I set that bit of information on the back burner for now. I already knew that about myself, although I never considered it to be supernatural. “Is that why your academy is no longer interested in Andrew . . . because bein’ super-smart and super-talented isn’t enough to earn you a one-way ticket to Elitesville?”

“Pretty much,” he confirmed. “That used to be enough, but more recently, The Academy is after people like you, kids preferably, because it’s easier to indoctrinate and manipulate them.” The disgust in Pete’s voice was unmistakable. “And The Academy is still interested in your brother . . . just not as much. Andrew’s tests for giftedness were negative. He’s just a regular, straight-up golden boy with no extra-special gifts, apart from the obvious intelligence and athleticism.”
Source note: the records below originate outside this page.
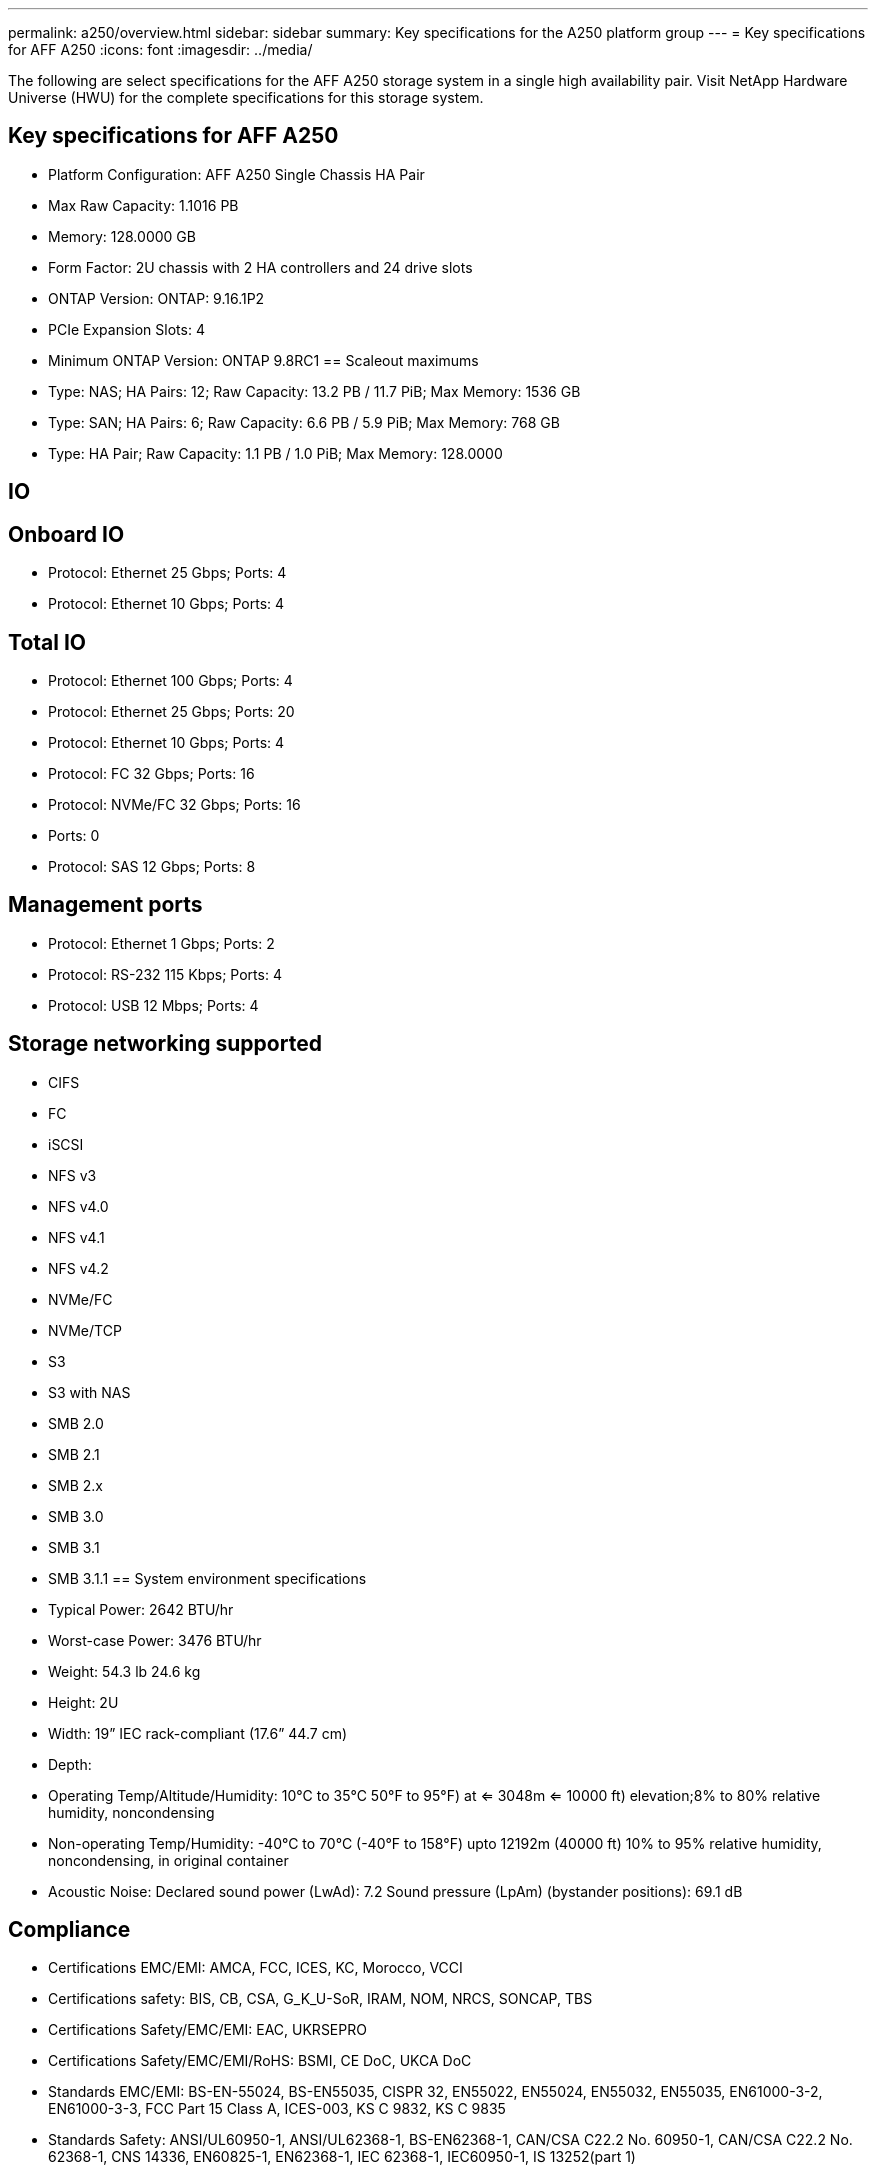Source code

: ---
permalink: a250/overview.html
sidebar: sidebar
summary: Key specifications for the A250 platform group
---
= Key specifications for AFF A250
:icons: font
:imagesdir: ../media/

[.lead]
The following are select specifications for the AFF A250 storage system in a single high availability pair. Visit NetApp Hardware Universe (HWU) for the complete specifications for this storage system.

== Key specifications for AFF A250

* Platform Configuration: AFF A250 Single Chassis HA Pair
* Max Raw Capacity: 1.1016 PB
* Memory: 128.0000 GB
* Form Factor: 2U chassis with 2 HA controllers and 24 drive slots
* ONTAP Version: ONTAP: 9.16.1P2
* PCIe Expansion Slots: 4
* Minimum ONTAP Version: ONTAP 9.8RC1
== Scaleout maximums
* Type: NAS; HA Pairs: 12; Raw Capacity: 13.2 PB / 11.7 PiB; Max Memory: 1536 GB
* Type: SAN; HA Pairs: 6; Raw Capacity: 6.6 PB / 5.9 PiB; Max Memory: 768 GB
* Type: HA Pair; Raw Capacity: 1.1 PB / 1.0 PiB; Max Memory: 128.0000

== IO

== Onboard IO
* Protocol: Ethernet 25 Gbps; Ports: 4
* Protocol: Ethernet 10 Gbps; Ports: 4

== Total IO
* Protocol: Ethernet 100 Gbps; Ports: 4
* Protocol: Ethernet 25 Gbps; Ports: 20
* Protocol: Ethernet 10 Gbps; Ports: 4
* Protocol: FC 32 Gbps; Ports: 16
* Protocol: NVMe/FC  32 Gbps; Ports: 16
* Ports: 0
* Protocol: SAS 12 Gbps; Ports: 8

== Management ports
* Protocol: Ethernet 1 Gbps; Ports: 2
* Protocol: RS-232 115 Kbps; Ports: 4
* Protocol: USB 12 Mbps; Ports: 4

== Storage networking supported
* CIFS
* FC
* iSCSI
* NFS v3
* NFS v4.0
* NFS v4.1
* NFS v4.2
* NVMe/FC 
* NVMe/TCP
* S3
* S3 with NAS
* SMB 2.0
* SMB 2.1
* SMB 2.x
* SMB 3.0
* SMB 3.1
* SMB 3.1.1
== System environment specifications
* Typical Power: 2642 BTU/hr
* Worst-case Power: 3476 BTU/hr
* Weight: 54.3 lb
24.6 kg
* Height: 2U
* Width: 19” IEC rack-compliant (17.6” 44.7 cm)
* Depth: 
* Operating Temp/Altitude/Humidity: 10°C to 35°C
50°F to 
95°F) at
<= 3048m
<= 10000 ft) elevation;8% to 80%
relative humidity, noncondensing
* Non-operating Temp/Humidity: -40°C to 70°C (-40°F to 158°F) upto 12192m (40000 ft)
10% to 95%  relative humidity, noncondensing, in original container
* Acoustic Noise: Declared sound power (LwAd): 7.2
Sound pressure (LpAm) (bystander positions): 69.1 dB

== Compliance
* Certifications EMC/EMI: AMCA,
FCC,
ICES,
KC,
Morocco,
VCCI
* Certifications safety: BIS,
CB,
CSA,
G_K_U-SoR,
IRAM,
NOM,
NRCS,
SONCAP,
TBS
* Certifications Safety/EMC/EMI: EAC,
UKRSEPRO
* Certifications Safety/EMC/EMI/RoHS: BSMI,
CE DoC,
UKCA DoC
* Standards EMC/EMI: BS-EN-55024,
BS-EN55035,
CISPR 32,
EN55022,
EN55024,
EN55032,
EN55035,
EN61000-3-2,
EN61000-3-3,
FCC Part 15 Class A,
ICES-003,
KS C 9832,
KS C 9835
* Standards Safety: ANSI/UL60950-1,
ANSI/UL62368-1,
BS-EN62368-1,
CAN/CSA C22.2 No. 60950-1,
CAN/CSA C22.2 No. 62368-1,
CNS 14336,
EN60825-1,
EN62368-1,
IEC 62368-1,
IEC60950-1,
IS 13252(part 1)

== High availability
* Ethernet based baseboard management controller (BMC) and ONTAP management interface
* Redundant hot-swappable controllers
* Redundant hot-swappable power supplies
* SAS in-band management over SAS connections for external shelves
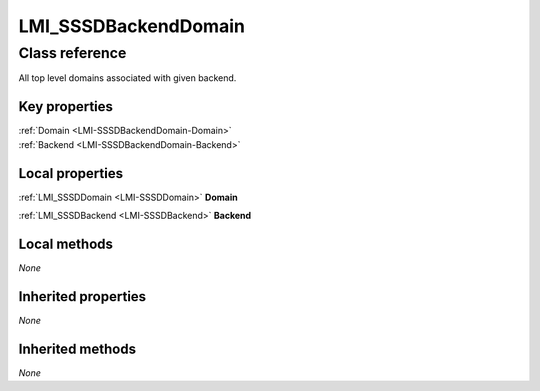 .. _LMI-SSSDBackendDomain:

LMI_SSSDBackendDomain
---------------------

Class reference
===============
All top level domains associated with given backend.


Key properties
^^^^^^^^^^^^^^

| :ref:`Domain <LMI-SSSDBackendDomain-Domain>`
| :ref:`Backend <LMI-SSSDBackendDomain-Backend>`

Local properties
^^^^^^^^^^^^^^^^

.. _LMI-SSSDBackendDomain-Domain:

:ref:`LMI_SSSDDomain <LMI-SSSDDomain>` **Domain**

    
.. _LMI-SSSDBackendDomain-Backend:

:ref:`LMI_SSSDBackend <LMI-SSSDBackend>` **Backend**

    

Local methods
^^^^^^^^^^^^^

*None*

Inherited properties
^^^^^^^^^^^^^^^^^^^^

*None*

Inherited methods
^^^^^^^^^^^^^^^^^

*None*

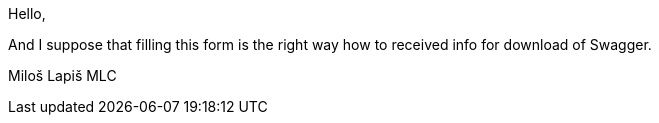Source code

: Hello,

And I suppose that filling this form is the right way how to received info for download of Swagger.

Miloš Lapiš
MLC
We were quiet a moment. The cold came back to me—from the inside. “But what if k-kids,” I stumbled over the word, hyper-aware of our age difference now, “like me don’t wanna sign up for the gifted program?”

He stared into my eyes and said, “They have no choice in the matter.”

“So-so . . . y’all just take them? Snatch them from their beds in the middle of the night?”

“Something like that. If we can’t get them to sign with us—which is highly unusual but does happen from time to time—then we have to go the, er . . . extra mile. As you see, we’re very persuasive. Running into holdouts like you and your father is rare.”

“Isn’t that a little suspicious?—snatching kids from their families. Don’t the parents . . . I dunno . . . alert the police, call the FBI or something? Don’t y’all ever get caught?”

Pete sighed as though I still weren’t getting the gist of it. “Kate, The Academy is a very old and very secretive government institution. It’s also one of the most powerful. If there ever was a whisper of something negative directed our way, it would quickly be squashed.”

“Friends in high places and all that,” I said, trying to grasp the magnitude of what he was saying.